Faces of CNM: Jim “Grubb” Graebner
Jim “Grubb” Graebner, left

Faces of CNM: Jim “Grubb” Graebner

He established CNM’s widely successful Film Technician program and is now retiring with plans to return to the movie industry
June 02, 2020

New Mexico faced a growing problem after it passed tax incentives in the early 2000s that started drawing movies and shows to the state. There were plenty of productions that wanted to shoot in the Land of Enchantment but too few local crew members to fill the required on-set jobs.

That’s when Jim Graebner stepped in. Affectionately referred to as “Grubb,” he was a International Alliance of Theatrical Stage Employees, or IATSE, union member here in New Mexico with lots of experience on various productions. He saw the need and started working with CNM (then TVI) to start a Film Technician program that would fill those gaps.

“We all of a sudden needed an emergency crew training program and a four-year university wasn’t going to work because that was too long,” Grubb says. “So we started a two-term certificate at CNM and built the program from scratch.”

Unlike film schools that train students in “above-the-line” jobs like directing and producing, the Film Technician program was designed to fill the “below-the-line” jobs New Mexico needed most. Those jobs included everything from makeup to set design to sound and camera.

During their first term, Grubb says students were exposed to every below-the-line job in the industry. Then, during their second term, students chose a specific job they wanted to focus on and worked on as many productions as possible. Grubb wrote or brought in scripts for short films, public service announcements, commercials—anything that would give the students hands-on experience and help them build their resumes so they could apply to the union. 

Some students also got to work during the Duke City Shootout, a filmmaking competition that Grubb founded and ran from 2000-2010. During the competition, 10 teams had seven days to shoot, edit, and screen an independent film.

“That was a great way for the students to improve their skills,” he says.

When handing out grades, Grubb says he looked for two things: talent and stamina. The students needed to show proficiency and skill, but they also had to prove they had the energy and enthusiasm to put in the kind of long, grueling days that are required on film sets.

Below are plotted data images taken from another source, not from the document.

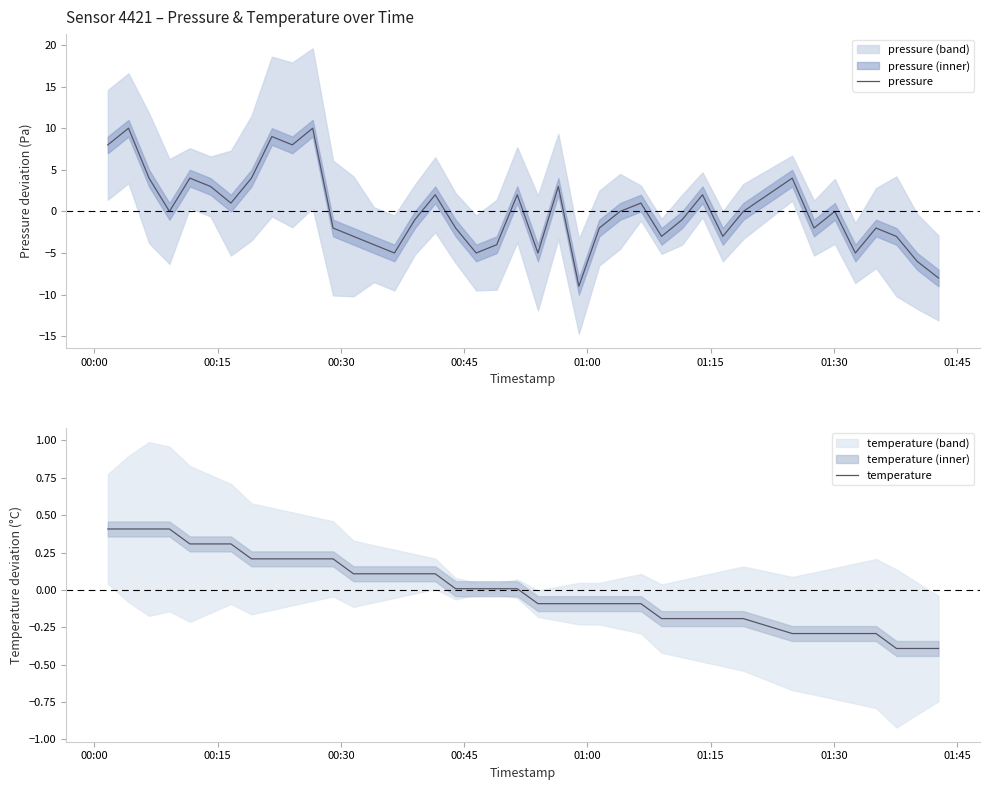

Which series ends up on top after the final intersection of temperature and pressure?

temperature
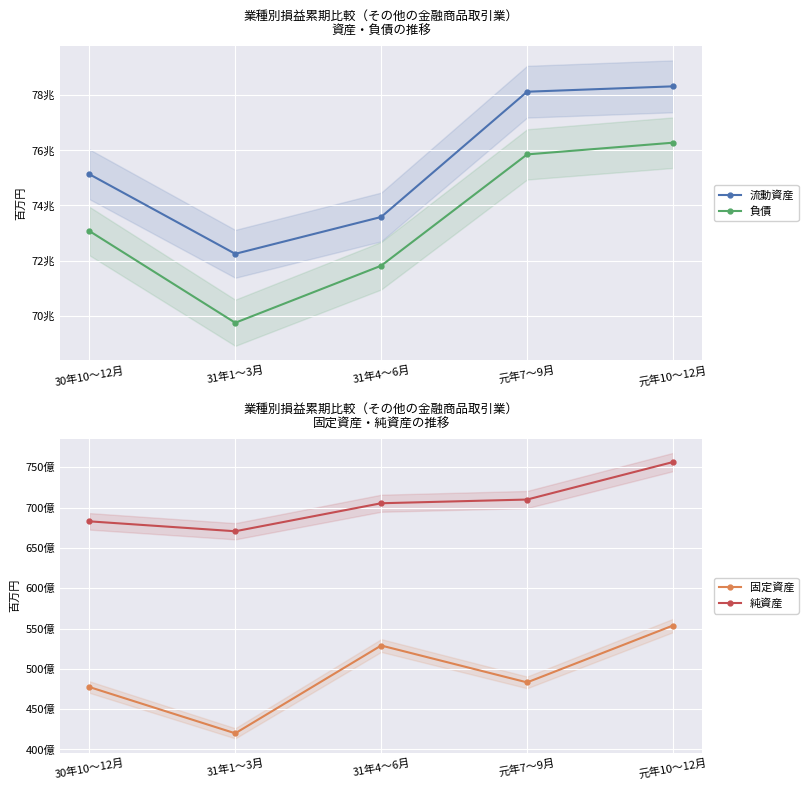

What is the label of the 4th point from the left?

元年7～9月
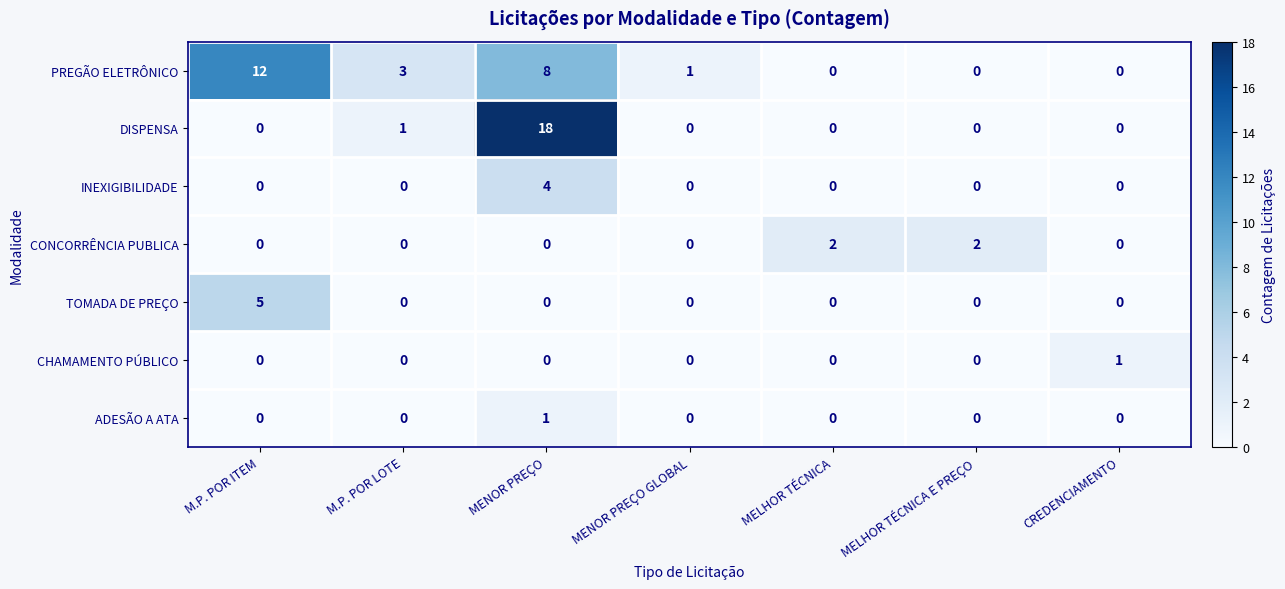

How many data points does each series have?

7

“I gave them an A if I thought they were ready to join the union, I gave them a B if they needed to do a couple more independent shoots, etc.,” he says. 

As Grubb predicted it would, CNM’s Film Technician program has since exploded. In addition to the original certificate, the college now offers a full list of certificates and degrees including a Post Production certificate where students are trained in everything from post-production editing, to sound capture and special effects, as well as an Associate of Arts in Film, which is designed as a degree for students who want to transfer to a four-year program and eventually work in an above-the-line job.

Grubb, who officially retired in May, says he’s most proud of the way CNM’s program has helped students land well-paying jobs.

“We’ve created an incredible training program that leads to great jobs and we’ve also helped grow an important industry for this state,” he says.

While most productions are on pause because of COVID-19, Grubb says students who are either in the Film program, or who have always wanted to attend, shouldn’t be worried. As the pandemic has proven, films and movies are more important that ever, and he’s sure production will ramp back up. 

“We’re in a great position,” he says. “We’ve exhausted all the movies and shows that have already been made so we’re going to have to overproduce for the next time we have to go on lockdown. I guarantee that there’s going to be a plentitude of productions. We can't afford to not have a backlog. And when people look around for a non-crowded place to shoot, New Mexico is going to be very attractive. We have space a-plenty, and that means money in the bank.”

In terms of his own career post-CNM, Grubb says he’ll probably take a break and then get right back to it. He did a lot of above-the-line jobs before teaching and says he’s most excited to get back to screenwriting. He says he’ll also enjoy watching the CNM program continue to grow and pump out talented graduates who will keep the industry thriving.

“It’s been a great ride and I’m sure that will continue for everyone in the program,” he says.